While the story was being covered in the press and while debates were raging over social media, I noticed that one refrain kept being repeated: the National Trust should go back to preserving buildings and stay away from political agendas. This was repeated by conservative journalists as well as members of the public opposed to the project. While there were other arguments made, it is this one I wish to concentrate on.
The National Trust and indeed all museums and heritage organisations can and should be doing this work. Since the 1990s there has been a sector-wide shift in defining the social purpose and the social value of cultural institutions. The shift has been to re-focus the sector from collections preservation and didactic communication models to audience-centric programming and learning experiences. This trend has been supported by the research, by practitioners and by visitors. Why preserve these objects, houses, and landscapes if it is not for the benefit and enjoyment of people? And should it not be for the benefit and enjoyment of all people?

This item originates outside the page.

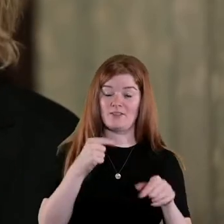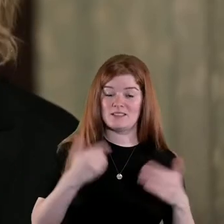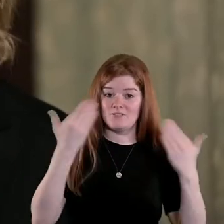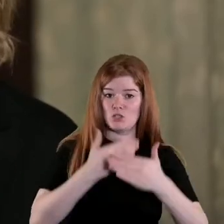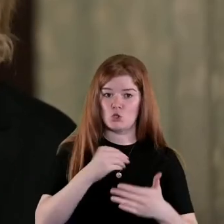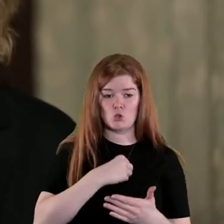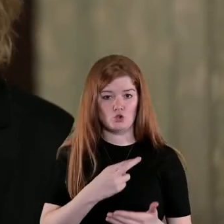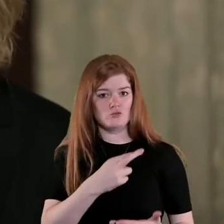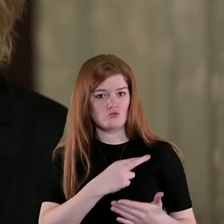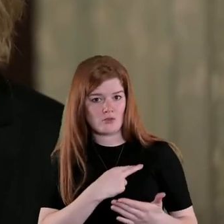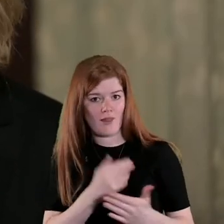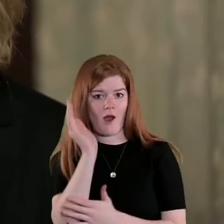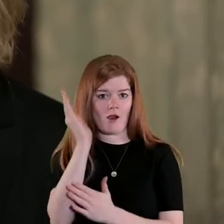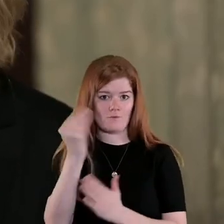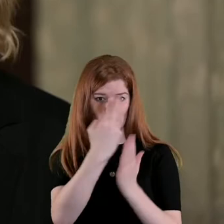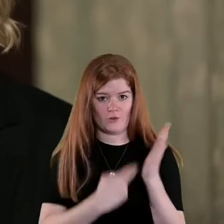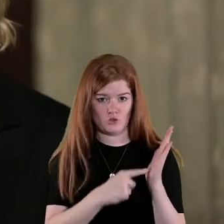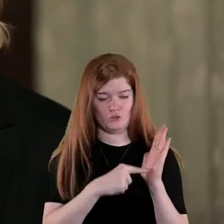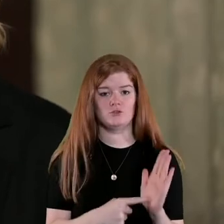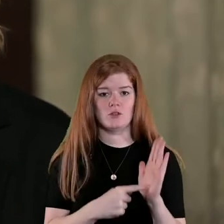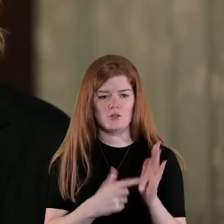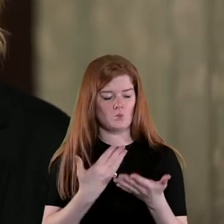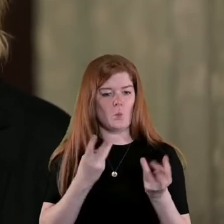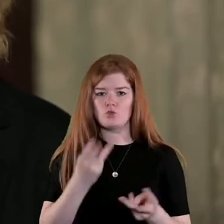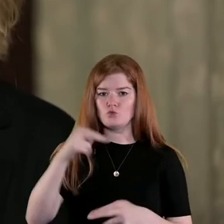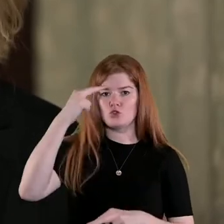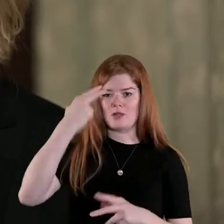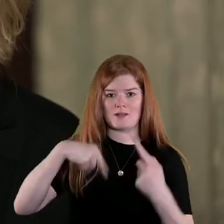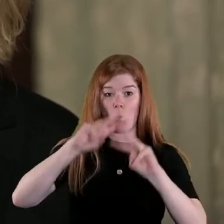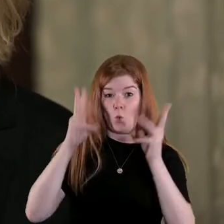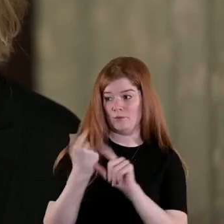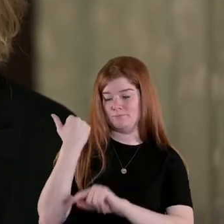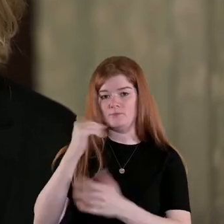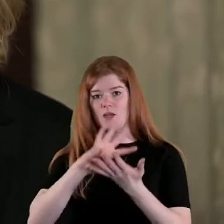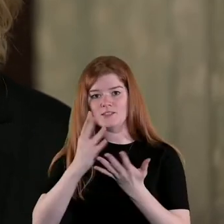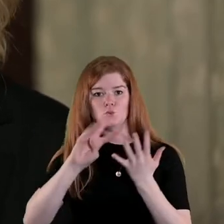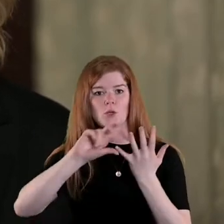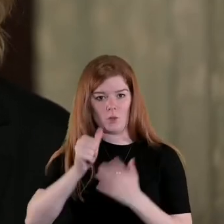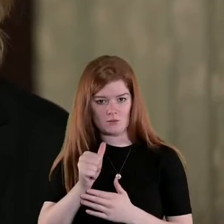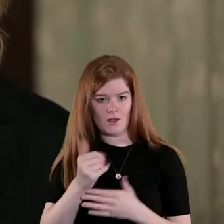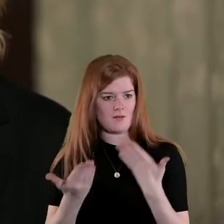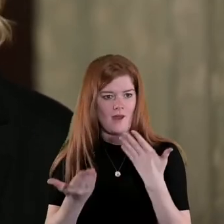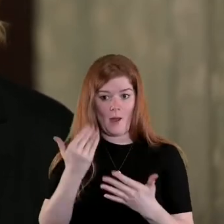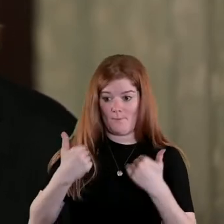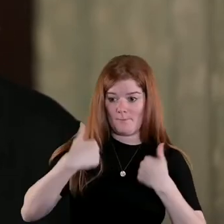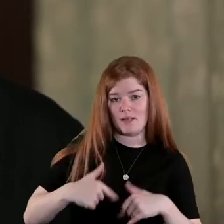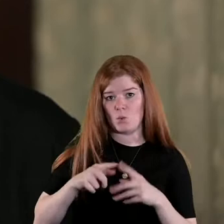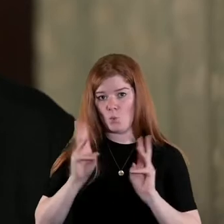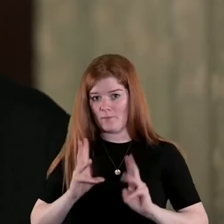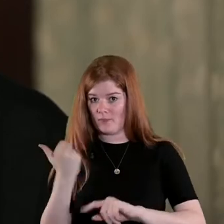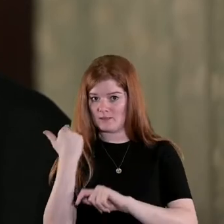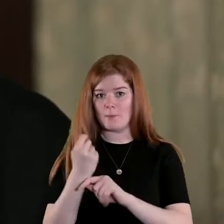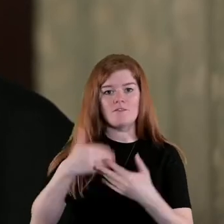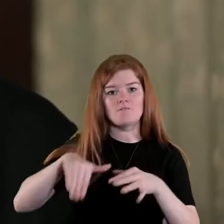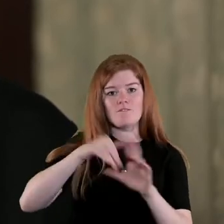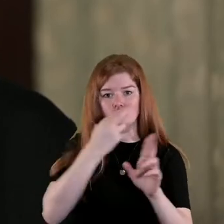authenticity of their archival record to understand the world in 1921 and how the men and women involved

For centuries white straight males have been at the epicentre of the museum world, dictating what was collected, displayed, and how objects were interpreted. This conditioned the public to believe that this perspective is neutral, safe, devoid of politics. But indeed, nothing is further from the truth. For the National Trust, indeed for any heritage organisation, to choose to continue as it had been since the nineteenth century with a focus on rich white landed gentry, to continue to ignore the contributions of LGBTQ people, women, and people of colour is a political decision. Cultural institutions have the ability to reframe our understandings of history to include those who were forgotten, ignored, and abused. They give us a fuller picture of who we are, where we have been, and where we are going. They should not be safe. They should be brave. They should be forever, for everyone.
The National Trust is striving to change its image as a staid organisation, comfortably behind the times and safely out of the way of contemporary life and debates. Projects such as Prejudice & Pride will help to change minds about what is and is not the business of the National Trust. Along the way, there will be those who feel left behind, who feel that their beloved apolitical conservation organisation has been hijacked by those with their own agendas. What has been shown this past week is that while there are those who do not welcome the changes, there are far and away more people who do welcome them and support this direction.
I for one am proud to be a National Trust member and I am proud to be contributing to the work on Prejudice & Pride. And thanks to this past week, I know that I am not alone and that there are many who are proud to support the National Trust and LGBTQ people.